What is needed>
Please copy the data below word for word, leaving out the pictures.

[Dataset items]
==*==
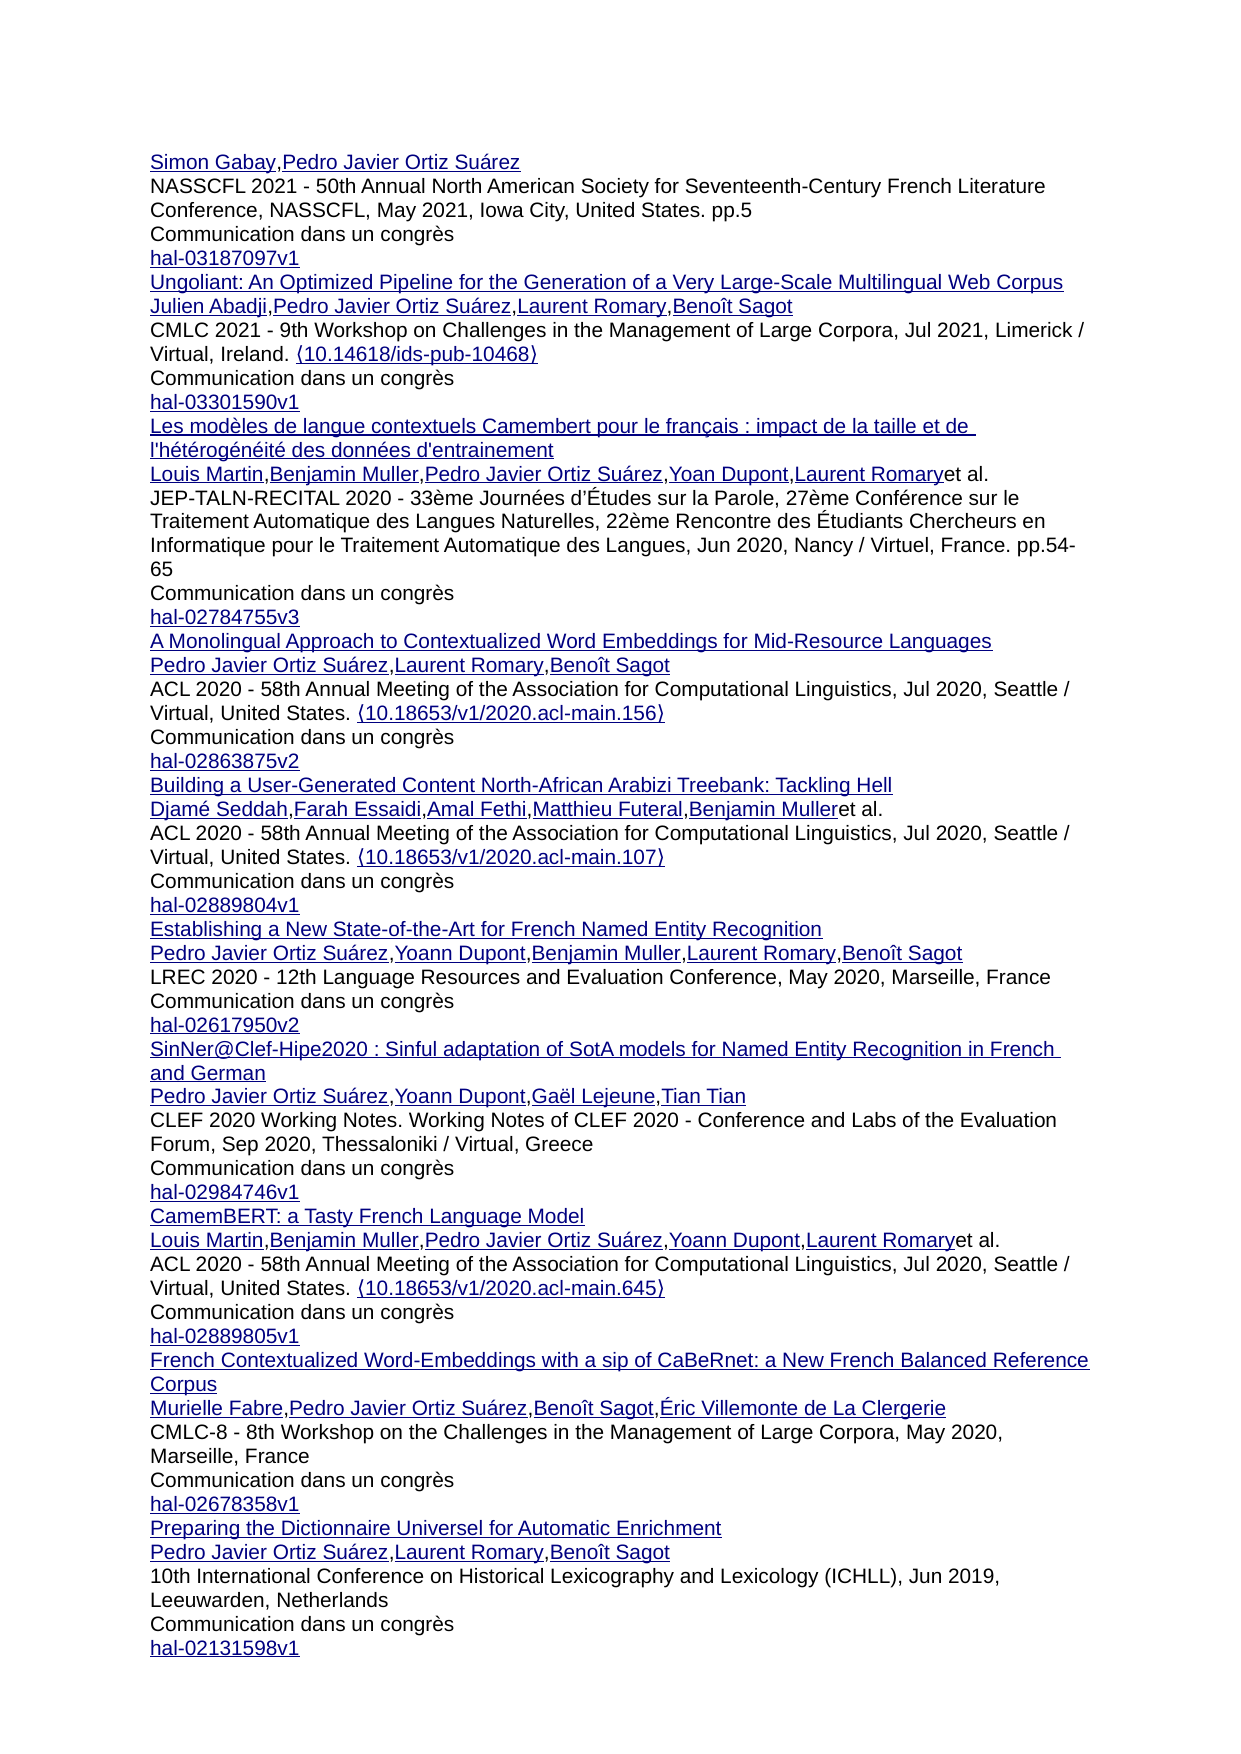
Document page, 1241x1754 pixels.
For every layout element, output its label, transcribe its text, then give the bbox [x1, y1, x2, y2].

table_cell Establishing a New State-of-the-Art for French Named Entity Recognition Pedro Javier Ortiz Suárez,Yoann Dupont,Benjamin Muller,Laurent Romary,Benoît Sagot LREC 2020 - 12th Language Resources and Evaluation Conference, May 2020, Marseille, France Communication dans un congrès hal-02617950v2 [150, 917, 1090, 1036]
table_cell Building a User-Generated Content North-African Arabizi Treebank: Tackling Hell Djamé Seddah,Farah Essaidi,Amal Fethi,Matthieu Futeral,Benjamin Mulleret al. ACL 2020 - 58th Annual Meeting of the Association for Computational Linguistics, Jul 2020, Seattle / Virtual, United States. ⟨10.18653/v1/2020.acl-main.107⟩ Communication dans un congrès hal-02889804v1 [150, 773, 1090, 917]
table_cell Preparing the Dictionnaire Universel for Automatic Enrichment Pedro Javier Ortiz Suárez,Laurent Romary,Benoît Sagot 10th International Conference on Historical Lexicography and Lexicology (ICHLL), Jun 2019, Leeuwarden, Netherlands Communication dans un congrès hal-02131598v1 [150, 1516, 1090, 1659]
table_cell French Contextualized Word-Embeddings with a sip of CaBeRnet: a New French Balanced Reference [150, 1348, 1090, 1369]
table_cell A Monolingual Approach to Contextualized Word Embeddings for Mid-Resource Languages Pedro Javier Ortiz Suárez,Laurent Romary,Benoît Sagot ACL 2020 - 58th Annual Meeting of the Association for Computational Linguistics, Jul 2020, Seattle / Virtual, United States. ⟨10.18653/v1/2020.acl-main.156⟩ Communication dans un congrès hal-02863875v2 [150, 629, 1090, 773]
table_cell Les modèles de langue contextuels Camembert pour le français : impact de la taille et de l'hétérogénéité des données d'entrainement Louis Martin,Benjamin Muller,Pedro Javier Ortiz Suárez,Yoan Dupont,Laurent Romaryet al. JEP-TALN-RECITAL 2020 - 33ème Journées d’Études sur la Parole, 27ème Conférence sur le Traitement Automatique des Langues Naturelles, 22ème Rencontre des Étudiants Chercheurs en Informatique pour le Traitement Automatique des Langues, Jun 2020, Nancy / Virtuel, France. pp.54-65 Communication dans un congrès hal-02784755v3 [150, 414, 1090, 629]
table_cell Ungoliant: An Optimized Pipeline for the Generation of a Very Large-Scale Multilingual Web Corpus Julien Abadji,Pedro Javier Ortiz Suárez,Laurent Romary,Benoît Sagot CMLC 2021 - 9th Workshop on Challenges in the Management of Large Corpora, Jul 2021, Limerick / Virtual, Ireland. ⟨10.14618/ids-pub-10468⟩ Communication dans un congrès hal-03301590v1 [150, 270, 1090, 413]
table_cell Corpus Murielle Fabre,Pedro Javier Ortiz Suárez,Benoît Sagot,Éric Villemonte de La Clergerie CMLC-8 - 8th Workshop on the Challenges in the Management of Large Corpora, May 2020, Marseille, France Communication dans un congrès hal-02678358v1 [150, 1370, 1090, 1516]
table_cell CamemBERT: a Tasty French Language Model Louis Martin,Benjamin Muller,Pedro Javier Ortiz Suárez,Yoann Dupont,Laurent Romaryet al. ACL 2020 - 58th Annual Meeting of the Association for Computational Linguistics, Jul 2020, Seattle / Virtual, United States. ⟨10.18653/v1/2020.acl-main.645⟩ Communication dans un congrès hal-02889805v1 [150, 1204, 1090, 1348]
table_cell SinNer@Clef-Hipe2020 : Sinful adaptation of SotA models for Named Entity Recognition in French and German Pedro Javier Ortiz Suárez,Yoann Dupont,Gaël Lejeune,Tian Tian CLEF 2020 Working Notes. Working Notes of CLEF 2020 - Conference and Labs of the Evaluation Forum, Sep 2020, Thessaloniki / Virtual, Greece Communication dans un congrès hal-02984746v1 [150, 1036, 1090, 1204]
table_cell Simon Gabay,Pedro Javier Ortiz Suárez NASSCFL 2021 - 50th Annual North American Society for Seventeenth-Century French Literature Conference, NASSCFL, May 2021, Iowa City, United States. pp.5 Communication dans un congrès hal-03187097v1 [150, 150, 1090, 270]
==*==
Result of this task>
Document page, 1241x1754 pixels.
For every layout element, output its label, transcribe its text, then give the bbox [x1, y1, x2, y2].

table_cell Establishing a New State-of-the-Art for French Named Entity Recognition Pedro Javier Ortiz Suárez,Yoann Dupont,Benjamin Muller,Laurent Romary,Benoît Sagot LREC 2020 - 12th Language Resources and Evaluation Conference, May 2020, Marseille, France Communication dans un congrès hal-02617950v2 [150, 917, 1090, 1036]
table_cell Building a User-Generated Content North-African Arabizi Treebank: Tackling Hell Djamé Seddah,Farah Essaidi,Amal Fethi,Matthieu Futeral,Benjamin Mulleret al. ACL 2020 - 58th Annual Meeting of the Association for Computational Linguistics, Jul 2020, Seattle / Virtual, United States. ⟨10.18653/v1/2020.acl-main.107⟩ Communication dans un congrès hal-02889804v1 [150, 773, 1090, 917]
table_cell Preparing the Dictionnaire Universel for Automatic Enrichment Pedro Javier Ortiz Suárez,Laurent Romary,Benoît Sagot 10th International Conference on Historical Lexicography and Lexicology (ICHLL), Jun 2019, Leeuwarden, Netherlands Communication dans un congrès hal-02131598v1 [150, 1516, 1090, 1659]
table_cell French Contextualized Word-Embeddings with a sip of CaBeRnet: a New French Balanced Reference [150, 1348, 1090, 1369]
table_cell A Monolingual Approach to Contextualized Word Embeddings for Mid-Resource Languages Pedro Javier Ortiz Suárez,Laurent Romary,Benoît Sagot ACL 2020 - 58th Annual Meeting of the Association for Computational Linguistics, Jul 2020, Seattle / Virtual, United States. ⟨10.18653/v1/2020.acl-main.156⟩ Communication dans un congrès hal-02863875v2 [150, 629, 1090, 773]
table_cell Les modèles de langue contextuels Camembert pour le français : impact de la taille et de l'hétérogénéité des données d'entrainement Louis Martin,Benjamin Muller,Pedro Javier Ortiz Suárez,Yoan Dupont,Laurent Romaryet al. JEP-TALN-RECITAL 2020 - 33ème Journées d’Études sur la Parole, 27ème Conférence sur le Traitement Automatique des Langues Naturelles, 22ème Rencontre des Étudiants Chercheurs en Informatique pour le Traitement Automatique des Langues, Jun 2020, Nancy / Virtuel, France. pp.54-65 Communication dans un congrès hal-02784755v3 [150, 414, 1090, 629]
table_cell Ungoliant: An Optimized Pipeline for the Generation of a Very Large-Scale Multilingual Web Corpus Julien Abadji,Pedro Javier Ortiz Suárez,Laurent Romary,Benoît Sagot CMLC 2021 - 9th Workshop on Challenges in the Management of Large Corpora, Jul 2021, Limerick / Virtual, Ireland. ⟨10.14618/ids-pub-10468⟩ Communication dans un congrès hal-03301590v1 [150, 270, 1090, 413]
table_cell Corpus Murielle Fabre,Pedro Javier Ortiz Suárez,Benoît Sagot,Éric Villemonte de La Clergerie CMLC-8 - 8th Workshop on the Challenges in the Management of Large Corpora, May 2020, Marseille, France Communication dans un congrès hal-02678358v1 [150, 1370, 1090, 1516]
table_cell CamemBERT: a Tasty French Language Model Louis Martin,Benjamin Muller,Pedro Javier Ortiz Suárez,Yoann Dupont,Laurent Romaryet al. ACL 2020 - 58th Annual Meeting of the Association for Computational Linguistics, Jul 2020, Seattle / Virtual, United States. ⟨10.18653/v1/2020.acl-main.645⟩ Communication dans un congrès hal-02889805v1 [150, 1204, 1090, 1348]
table_cell SinNer@Clef-Hipe2020 : Sinful adaptation of SotA models for Named Entity Recognition in French and German Pedro Javier Ortiz Suárez,Yoann Dupont,Gaël Lejeune,Tian Tian CLEF 2020 Working Notes. Working Notes of CLEF 2020 - Conference and Labs of the Evaluation Forum, Sep 2020, Thessaloniki / Virtual, Greece Communication dans un congrès hal-02984746v1 [150, 1036, 1090, 1204]
table_cell Simon Gabay,Pedro Javier Ortiz Suárez NASSCFL 2021 - 50th Annual North American Society for Seventeenth-Century French Literature Conference, NASSCFL, May 2021, Iowa City, United States. pp.5 Communication dans un congrès hal-03187097v1 [150, 150, 1090, 270]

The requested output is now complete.